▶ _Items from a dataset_
----

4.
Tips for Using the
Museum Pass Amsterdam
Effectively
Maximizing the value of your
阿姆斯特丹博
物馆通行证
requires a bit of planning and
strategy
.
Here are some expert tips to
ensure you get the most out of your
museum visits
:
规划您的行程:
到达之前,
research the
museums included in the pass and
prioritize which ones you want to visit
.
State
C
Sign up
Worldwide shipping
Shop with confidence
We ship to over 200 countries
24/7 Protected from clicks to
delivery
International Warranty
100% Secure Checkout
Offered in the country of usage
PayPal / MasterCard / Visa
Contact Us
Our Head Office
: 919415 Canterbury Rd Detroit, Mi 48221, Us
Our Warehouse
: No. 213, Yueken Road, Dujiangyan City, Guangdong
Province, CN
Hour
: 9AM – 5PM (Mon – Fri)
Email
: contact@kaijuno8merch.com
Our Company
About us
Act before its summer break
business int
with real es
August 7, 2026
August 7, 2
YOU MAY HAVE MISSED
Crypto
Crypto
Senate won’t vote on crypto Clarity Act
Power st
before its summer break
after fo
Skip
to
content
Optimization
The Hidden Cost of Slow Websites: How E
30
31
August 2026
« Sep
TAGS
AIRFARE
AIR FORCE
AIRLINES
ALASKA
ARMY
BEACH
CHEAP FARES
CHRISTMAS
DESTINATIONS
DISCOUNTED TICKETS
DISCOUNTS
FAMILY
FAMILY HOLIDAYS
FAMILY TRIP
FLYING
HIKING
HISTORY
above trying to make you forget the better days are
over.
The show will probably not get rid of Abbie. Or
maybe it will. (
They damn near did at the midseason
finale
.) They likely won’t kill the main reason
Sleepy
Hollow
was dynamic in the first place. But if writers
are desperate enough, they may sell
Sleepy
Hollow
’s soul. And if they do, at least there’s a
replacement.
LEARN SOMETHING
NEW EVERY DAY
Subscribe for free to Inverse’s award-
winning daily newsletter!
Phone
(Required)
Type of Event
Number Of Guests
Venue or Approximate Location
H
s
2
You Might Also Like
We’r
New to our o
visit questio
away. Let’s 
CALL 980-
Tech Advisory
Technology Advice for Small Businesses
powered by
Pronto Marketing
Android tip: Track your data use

----

▶ _Aim of the task_
What belongs in the answer is each line of the data that has the word "summer".

▶ _Answer to this task_
Act before its summer break
before its summer break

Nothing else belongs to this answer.